TO DO ->
Count how many lines below include the string "membantu", and give that number without anything else.

Stored data entries
=== Section Start ===

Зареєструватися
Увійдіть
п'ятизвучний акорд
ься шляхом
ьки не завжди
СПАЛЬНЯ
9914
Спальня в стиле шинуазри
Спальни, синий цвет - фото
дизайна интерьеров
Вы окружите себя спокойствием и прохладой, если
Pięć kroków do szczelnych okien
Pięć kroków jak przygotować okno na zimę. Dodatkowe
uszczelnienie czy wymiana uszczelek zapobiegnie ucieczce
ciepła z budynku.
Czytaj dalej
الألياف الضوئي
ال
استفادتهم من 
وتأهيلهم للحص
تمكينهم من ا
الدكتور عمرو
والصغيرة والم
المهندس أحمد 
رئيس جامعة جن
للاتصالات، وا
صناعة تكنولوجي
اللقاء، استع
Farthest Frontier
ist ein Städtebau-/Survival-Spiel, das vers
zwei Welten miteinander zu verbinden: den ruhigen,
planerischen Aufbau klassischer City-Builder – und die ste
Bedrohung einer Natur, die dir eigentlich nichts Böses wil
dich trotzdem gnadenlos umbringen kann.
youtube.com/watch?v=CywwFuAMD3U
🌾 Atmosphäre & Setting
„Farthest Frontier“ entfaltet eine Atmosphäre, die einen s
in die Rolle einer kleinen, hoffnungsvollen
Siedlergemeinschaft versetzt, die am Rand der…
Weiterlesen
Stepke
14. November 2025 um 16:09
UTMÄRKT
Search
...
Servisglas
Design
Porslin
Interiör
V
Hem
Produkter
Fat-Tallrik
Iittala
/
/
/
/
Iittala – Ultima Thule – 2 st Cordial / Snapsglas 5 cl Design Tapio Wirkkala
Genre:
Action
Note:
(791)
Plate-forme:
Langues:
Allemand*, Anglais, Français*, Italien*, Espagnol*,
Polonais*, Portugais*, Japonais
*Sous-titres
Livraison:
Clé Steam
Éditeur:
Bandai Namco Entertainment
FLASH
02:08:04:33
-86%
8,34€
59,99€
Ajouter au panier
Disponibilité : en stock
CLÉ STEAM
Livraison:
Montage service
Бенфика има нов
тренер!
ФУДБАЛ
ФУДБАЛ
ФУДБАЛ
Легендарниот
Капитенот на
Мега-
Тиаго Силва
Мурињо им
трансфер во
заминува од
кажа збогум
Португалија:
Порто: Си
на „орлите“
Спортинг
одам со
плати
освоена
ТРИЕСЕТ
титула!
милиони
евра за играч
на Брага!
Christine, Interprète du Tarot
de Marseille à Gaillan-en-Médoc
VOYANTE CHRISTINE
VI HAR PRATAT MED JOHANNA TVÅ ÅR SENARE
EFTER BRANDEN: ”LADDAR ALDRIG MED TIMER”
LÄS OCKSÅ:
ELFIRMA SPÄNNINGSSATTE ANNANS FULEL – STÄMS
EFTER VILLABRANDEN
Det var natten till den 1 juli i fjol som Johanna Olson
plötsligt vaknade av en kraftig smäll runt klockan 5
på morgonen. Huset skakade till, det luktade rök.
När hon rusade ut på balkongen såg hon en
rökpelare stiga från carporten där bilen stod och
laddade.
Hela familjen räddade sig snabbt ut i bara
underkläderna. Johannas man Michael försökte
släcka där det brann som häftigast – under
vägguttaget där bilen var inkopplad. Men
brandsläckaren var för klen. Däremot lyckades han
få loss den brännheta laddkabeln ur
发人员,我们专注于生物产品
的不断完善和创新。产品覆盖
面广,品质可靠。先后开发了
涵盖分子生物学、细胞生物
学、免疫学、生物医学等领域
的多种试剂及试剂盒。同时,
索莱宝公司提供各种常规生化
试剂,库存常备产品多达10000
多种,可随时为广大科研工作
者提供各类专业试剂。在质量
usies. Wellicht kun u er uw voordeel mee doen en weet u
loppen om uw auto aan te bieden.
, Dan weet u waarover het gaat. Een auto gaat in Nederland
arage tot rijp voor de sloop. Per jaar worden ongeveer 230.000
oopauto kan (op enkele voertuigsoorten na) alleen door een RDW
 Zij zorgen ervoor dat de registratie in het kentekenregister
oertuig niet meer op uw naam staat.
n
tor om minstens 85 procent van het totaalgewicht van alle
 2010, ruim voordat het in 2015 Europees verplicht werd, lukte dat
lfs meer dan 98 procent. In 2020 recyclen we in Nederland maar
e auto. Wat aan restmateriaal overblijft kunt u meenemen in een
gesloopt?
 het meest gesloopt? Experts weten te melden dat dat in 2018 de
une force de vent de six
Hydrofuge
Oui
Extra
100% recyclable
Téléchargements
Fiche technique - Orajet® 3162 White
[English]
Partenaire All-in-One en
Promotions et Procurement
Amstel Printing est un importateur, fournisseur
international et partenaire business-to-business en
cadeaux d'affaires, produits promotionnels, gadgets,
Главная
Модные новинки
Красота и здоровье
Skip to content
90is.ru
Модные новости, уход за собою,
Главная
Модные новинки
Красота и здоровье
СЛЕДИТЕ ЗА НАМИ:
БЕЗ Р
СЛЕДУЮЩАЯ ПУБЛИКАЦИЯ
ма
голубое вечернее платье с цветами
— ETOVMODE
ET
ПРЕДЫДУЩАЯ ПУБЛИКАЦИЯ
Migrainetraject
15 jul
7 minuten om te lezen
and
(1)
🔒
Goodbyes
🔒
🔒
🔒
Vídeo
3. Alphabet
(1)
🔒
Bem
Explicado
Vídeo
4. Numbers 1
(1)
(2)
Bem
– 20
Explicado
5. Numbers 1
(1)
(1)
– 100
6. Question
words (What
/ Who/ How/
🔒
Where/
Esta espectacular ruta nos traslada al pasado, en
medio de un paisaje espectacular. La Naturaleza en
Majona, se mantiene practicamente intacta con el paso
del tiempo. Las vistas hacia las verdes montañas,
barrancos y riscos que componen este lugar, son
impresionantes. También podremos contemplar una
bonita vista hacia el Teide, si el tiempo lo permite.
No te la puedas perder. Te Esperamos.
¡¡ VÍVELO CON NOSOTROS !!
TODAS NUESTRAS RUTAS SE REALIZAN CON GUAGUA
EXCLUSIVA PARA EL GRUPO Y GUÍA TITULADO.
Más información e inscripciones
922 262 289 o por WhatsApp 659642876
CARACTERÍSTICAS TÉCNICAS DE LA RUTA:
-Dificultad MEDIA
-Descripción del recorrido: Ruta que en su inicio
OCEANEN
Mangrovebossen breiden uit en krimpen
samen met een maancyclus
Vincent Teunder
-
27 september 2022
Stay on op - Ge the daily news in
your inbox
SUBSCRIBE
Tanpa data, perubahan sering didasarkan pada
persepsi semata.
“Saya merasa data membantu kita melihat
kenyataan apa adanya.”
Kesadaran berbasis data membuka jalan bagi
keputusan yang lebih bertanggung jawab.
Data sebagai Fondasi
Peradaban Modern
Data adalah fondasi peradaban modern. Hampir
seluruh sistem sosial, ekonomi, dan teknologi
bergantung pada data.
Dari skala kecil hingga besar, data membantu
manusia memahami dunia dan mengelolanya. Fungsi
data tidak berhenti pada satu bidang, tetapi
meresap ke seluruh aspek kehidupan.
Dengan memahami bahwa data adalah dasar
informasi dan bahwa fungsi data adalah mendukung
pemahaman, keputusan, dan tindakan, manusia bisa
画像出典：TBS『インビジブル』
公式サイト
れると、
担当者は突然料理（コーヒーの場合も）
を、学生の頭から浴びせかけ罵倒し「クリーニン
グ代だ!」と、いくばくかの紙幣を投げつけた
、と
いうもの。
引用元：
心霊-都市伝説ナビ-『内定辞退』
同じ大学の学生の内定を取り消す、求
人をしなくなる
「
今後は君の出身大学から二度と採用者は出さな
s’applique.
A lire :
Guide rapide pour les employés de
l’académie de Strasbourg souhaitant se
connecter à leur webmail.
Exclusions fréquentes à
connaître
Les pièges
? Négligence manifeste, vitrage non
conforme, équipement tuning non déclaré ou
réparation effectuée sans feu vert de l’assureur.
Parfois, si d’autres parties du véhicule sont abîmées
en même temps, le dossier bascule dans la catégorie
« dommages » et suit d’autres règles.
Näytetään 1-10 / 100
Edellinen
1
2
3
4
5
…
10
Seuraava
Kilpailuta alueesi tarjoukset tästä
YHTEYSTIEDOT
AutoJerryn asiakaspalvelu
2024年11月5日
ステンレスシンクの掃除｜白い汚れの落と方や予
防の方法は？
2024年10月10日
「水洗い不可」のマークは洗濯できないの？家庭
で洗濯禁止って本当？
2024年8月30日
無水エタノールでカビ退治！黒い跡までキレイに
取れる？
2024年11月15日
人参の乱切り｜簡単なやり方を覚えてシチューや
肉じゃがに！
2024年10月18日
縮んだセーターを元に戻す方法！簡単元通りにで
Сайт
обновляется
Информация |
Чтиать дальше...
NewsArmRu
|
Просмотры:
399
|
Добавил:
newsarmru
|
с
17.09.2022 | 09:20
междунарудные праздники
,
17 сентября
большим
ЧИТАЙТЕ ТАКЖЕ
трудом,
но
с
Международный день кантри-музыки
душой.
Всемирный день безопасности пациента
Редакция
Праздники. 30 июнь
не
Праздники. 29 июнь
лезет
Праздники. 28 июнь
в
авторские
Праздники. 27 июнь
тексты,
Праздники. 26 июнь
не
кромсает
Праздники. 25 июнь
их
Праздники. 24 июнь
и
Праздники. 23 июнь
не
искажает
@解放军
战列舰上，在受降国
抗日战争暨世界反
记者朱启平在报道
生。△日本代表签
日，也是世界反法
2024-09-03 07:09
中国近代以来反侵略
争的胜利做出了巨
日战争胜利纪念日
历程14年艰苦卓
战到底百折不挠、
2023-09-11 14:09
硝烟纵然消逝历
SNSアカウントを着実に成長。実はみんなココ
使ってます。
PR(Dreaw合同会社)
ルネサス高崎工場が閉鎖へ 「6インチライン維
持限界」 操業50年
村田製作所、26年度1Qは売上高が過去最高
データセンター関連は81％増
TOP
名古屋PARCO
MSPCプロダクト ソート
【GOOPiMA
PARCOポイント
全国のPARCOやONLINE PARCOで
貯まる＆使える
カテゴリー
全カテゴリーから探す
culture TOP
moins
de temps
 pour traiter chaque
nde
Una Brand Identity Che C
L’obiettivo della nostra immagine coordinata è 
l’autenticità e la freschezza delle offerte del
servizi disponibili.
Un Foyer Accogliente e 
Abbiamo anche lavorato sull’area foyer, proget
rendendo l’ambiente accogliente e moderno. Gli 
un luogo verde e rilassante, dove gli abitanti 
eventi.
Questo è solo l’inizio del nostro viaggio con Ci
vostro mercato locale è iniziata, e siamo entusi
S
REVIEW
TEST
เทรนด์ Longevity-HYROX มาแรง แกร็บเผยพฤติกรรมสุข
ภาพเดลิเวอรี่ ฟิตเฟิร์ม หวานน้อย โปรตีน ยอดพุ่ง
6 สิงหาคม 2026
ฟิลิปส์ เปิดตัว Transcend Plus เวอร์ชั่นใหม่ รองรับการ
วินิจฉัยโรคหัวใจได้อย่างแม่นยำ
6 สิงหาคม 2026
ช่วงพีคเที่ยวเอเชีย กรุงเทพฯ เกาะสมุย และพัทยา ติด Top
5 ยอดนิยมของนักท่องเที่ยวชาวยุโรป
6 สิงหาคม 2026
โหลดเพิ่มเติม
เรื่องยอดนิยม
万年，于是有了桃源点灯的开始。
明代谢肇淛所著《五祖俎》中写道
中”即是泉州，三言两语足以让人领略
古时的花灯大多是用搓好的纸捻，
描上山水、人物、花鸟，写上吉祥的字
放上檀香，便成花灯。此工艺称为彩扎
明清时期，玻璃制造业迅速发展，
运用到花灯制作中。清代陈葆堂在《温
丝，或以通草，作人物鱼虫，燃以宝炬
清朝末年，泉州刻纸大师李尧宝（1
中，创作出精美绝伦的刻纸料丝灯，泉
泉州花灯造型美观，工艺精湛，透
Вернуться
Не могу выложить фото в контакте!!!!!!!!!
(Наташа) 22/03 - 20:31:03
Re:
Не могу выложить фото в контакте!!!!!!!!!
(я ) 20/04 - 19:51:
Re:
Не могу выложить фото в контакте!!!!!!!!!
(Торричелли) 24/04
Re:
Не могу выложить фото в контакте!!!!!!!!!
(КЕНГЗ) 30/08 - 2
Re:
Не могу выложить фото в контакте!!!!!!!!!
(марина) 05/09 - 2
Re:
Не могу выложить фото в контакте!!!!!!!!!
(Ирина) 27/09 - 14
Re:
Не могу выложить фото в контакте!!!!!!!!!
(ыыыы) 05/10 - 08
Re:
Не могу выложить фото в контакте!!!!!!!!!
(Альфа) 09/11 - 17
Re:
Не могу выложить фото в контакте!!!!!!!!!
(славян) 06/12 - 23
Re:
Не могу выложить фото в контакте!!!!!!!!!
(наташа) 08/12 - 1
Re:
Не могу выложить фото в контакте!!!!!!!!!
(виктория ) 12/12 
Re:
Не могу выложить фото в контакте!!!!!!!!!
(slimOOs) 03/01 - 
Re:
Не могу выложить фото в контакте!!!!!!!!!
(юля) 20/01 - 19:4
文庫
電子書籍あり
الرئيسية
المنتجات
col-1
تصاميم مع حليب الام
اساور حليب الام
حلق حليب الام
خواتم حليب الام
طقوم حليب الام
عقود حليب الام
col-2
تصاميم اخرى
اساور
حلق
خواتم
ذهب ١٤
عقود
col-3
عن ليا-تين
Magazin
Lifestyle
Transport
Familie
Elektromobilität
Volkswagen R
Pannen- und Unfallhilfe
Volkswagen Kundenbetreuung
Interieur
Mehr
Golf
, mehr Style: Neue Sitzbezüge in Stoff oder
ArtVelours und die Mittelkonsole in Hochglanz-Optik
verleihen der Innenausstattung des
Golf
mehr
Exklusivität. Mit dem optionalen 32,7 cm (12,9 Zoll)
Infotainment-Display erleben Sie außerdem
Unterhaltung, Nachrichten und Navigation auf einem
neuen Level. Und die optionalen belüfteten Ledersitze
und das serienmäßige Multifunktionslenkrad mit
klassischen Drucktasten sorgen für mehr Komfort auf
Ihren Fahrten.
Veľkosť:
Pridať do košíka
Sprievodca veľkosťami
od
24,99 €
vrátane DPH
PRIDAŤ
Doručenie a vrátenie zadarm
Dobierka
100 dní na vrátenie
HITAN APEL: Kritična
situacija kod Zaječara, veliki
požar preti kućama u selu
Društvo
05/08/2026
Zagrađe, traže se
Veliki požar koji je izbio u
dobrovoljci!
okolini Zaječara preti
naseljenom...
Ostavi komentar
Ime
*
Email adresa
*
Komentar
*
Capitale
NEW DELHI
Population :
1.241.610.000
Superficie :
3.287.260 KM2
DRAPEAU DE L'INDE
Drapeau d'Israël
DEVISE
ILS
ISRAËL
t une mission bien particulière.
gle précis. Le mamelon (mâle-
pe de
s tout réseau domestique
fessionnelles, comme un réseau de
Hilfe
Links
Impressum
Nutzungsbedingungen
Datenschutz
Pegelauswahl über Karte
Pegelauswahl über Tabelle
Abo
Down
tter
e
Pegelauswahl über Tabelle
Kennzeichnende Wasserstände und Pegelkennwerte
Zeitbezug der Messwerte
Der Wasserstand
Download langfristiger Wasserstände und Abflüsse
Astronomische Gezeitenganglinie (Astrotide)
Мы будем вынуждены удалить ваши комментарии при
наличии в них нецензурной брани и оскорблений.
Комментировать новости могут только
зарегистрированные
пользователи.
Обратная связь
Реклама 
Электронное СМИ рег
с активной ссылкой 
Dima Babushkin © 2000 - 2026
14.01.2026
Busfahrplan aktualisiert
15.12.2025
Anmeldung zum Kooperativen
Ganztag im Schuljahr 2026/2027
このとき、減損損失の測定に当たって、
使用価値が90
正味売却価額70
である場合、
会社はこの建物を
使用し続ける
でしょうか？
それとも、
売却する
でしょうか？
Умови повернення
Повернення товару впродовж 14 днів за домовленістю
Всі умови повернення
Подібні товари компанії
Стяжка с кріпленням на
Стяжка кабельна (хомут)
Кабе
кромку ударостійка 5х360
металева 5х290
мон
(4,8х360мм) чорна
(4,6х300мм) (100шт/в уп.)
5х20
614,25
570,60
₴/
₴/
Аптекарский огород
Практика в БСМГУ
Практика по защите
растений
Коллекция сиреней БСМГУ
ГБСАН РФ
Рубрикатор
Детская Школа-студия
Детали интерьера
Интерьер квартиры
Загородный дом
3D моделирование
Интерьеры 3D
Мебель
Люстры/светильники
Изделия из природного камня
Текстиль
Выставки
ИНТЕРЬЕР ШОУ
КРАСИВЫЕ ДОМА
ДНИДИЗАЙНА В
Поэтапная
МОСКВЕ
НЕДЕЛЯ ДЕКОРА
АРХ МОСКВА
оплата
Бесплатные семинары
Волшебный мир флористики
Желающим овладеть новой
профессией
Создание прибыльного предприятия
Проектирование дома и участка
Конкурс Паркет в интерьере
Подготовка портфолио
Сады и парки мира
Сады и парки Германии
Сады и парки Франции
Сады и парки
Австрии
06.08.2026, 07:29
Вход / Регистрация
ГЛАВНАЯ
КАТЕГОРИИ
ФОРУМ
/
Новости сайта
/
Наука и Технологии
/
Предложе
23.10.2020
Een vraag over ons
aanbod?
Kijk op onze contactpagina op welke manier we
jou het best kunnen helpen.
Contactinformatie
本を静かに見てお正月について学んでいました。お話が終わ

=== Section End ===

RESPONSE TO THIS EXERCISE ->
2